Don't fret, there is still hope! (if you're good at handling very small parts - that's the catch). I thought that if I could get the elements out of the structure one by one and clean their edges, thus eliminating the conductive path, perhaps the filter would work again. That's very easy, because they aren't soldered in place, they just get "clamped" between pairs of contacts when the filter case is in place. If you decide to do that, only get ONE element out at a time with a pair of needle-nose tweezers, clean all of its its narrow edges by wiping them lightly across very fine grit sandpaper a couple of times and then replace it exactly where and how it was - don't mix them up! Also, don't touch the resonator elements with your hands, finger oils will contaminate them and possibly change their resonant frequency!
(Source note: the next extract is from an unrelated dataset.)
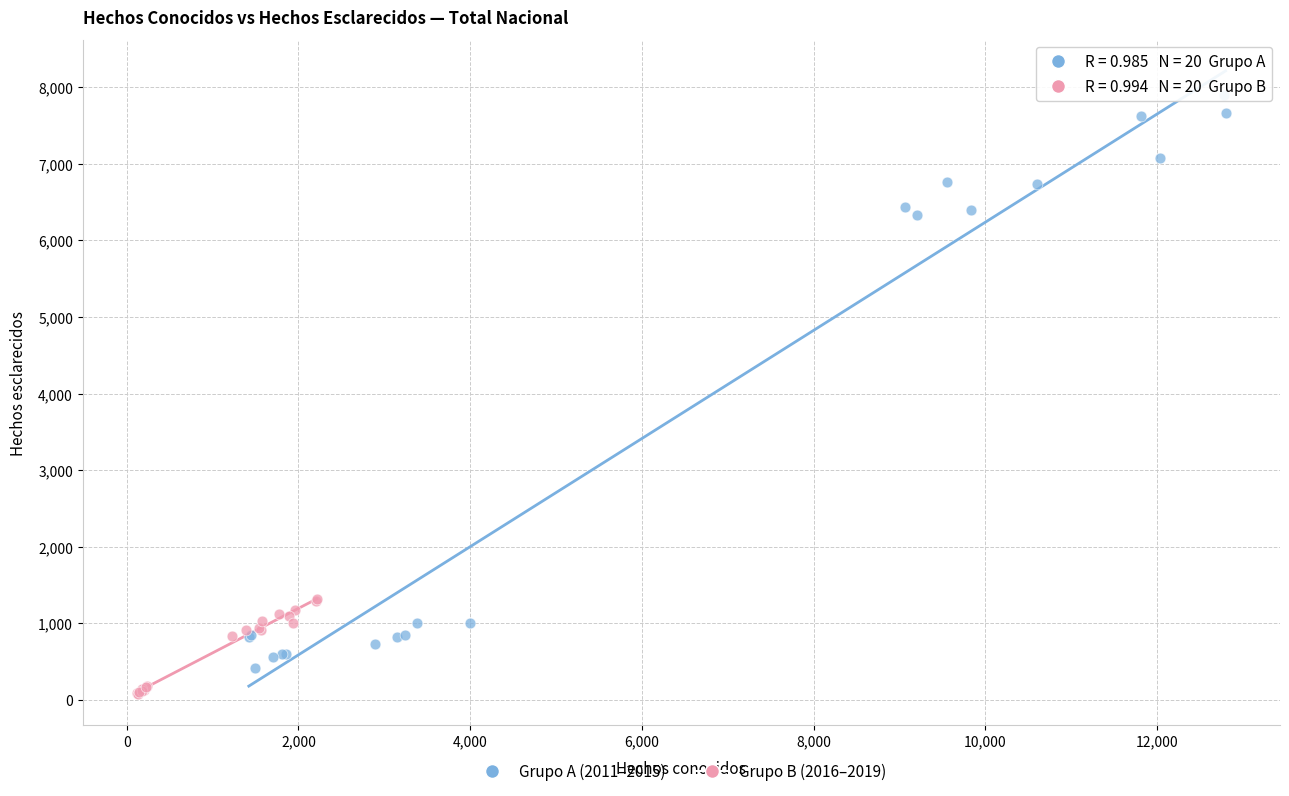

What are all the series names shown in the legend?

Grupo A (2011–2015), Grupo B (2016–2019)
Carefully clean oxidation wherever you can spot it by scraping, always being careful not to spill the guts of the filter! If you do spill them, they can be put back in place IF you have taken notes and photos of the filter's structure. I cleaned and dried the interior of the case, too. Before putting each resonator back in its place, check with your ohm-meter, you should get an infinite resistance reading - anything else indicates you need to repeat the cleaning process - gently!
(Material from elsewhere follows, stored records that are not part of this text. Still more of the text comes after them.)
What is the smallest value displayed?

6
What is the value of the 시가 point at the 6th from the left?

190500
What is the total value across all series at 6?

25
Finally, I put the filter back together, sealed it with a minute quantity of cyanoacrylate and soldered it back in the transceiver. Lo and behold, the receiver sprang back to life - and at full specified sensitivity, as my measurements showed. The pass-band response hasn't changed. I think that now, after my delicate sandpaper treatment, the filter is a lot less possible to again fall victim to the nasty electromigration, because all the edges are quite clean now, there isn't any metal there any more.Time will show!
The final word: Ceramic filter manufacturers are quite right in warning against applying DC voltages at the input / output pins of the filters. They specify the use of a DC blocking capacitor at the filter's input and especially the output. Application of DC voltage causes electromigration and corrosion to initiate (especially in humid environments where temperature variations eventually promote water vapor condensation inside the filter, which may have imperfect sealing), and after a period of time the filter fails in the way we discussed.
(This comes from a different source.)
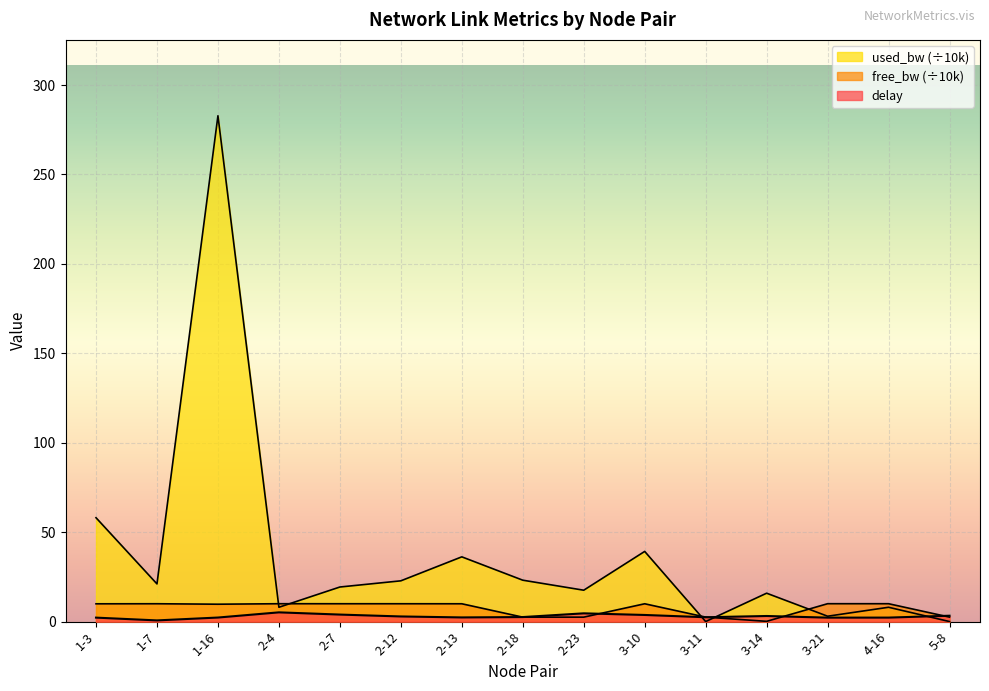

Reading right to left, extract all data points from this chart.

delay: 5-8=3.3	4-16=2.2	3-21=2.2	3-14=3.1	3-11=2.4	3-10=3.7	2-23=4.6	2-18=2.5	2-13=2.3	2-12=2.9	2-7=3.9	2-4=5.2	1-16=2.3	1-7=0.7	1-3=2.2
free_bw_norm: 5-8=2.5	4-16=10.0	3-21=10.0	3-14=0.1	3-11=2.5	3-10=10.0	2-23=2.5	2-18=2.5	2-13=10.0	2-12=10.0	2-7=10.0	2-4=10.0	1-16=9.7	1-7=10.0	1-3=9.9
used_bw_norm: 5-8=0.0	4-16=8.0	3-21=3.0	3-14=15.9	3-11=0.0	3-10=39.2	2-23=17.5	2-18=23.1	2-13=36.2	2-12=22.8	2-7=19.3	2-4=8.0	1-16=282.8	1-7=21.1	1-3=58.1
The funny thing is, most of the manufacturers of amateur radio (and commercial) transceivers amazingly and inexplicably DON'T use the blocking capacitors, instead they boldly apply DC potentials directly at the filter's pins. A survey of several schematic diagrams confirmed this, especially in transceivers where there are several ceramic filters switched in and out of the signal path with diodes and DC bias (usually about 8V). Why they do so beats me, perhaps it is to save some cents for a pair of blocking capacitors for each filter, creating a huge reliability problem on the way...
The enterprising radio amateur can always add those capacitors in the circuit (0.1 μF, 50V, 0603 size SMD ceramic capacitors are great) and save her / his receiver from becoming deaf due to a ...withering filter! Admittedly, this is a bit difficult in most modern rigs, due mainly to the small dimensions of the components and layout... but it's certainly worth a try.
***ADDENDUM: For those who want to learn more about the phenomenon that I propose that causes DC-biased filter failure, please take a look here: http://www.ami.ac.uk/courses/topics/0158_emgr/index.html
***ADDENDUM: For those who want to learn more about the phenomenon that I propose that causes DC-biased filter failure, please take a look here: http://www.ami.ac.uk/courses/topics/0158_emgr/index.html
There you can admire two great photos of the results of electromigration across tracks and solder resist on printed circuit boards, plus lots of interesting relevant information. Clearly, humidity and voltage gradients at small distances are a bad combination!!
Good ceramic filter reviving to all of you!!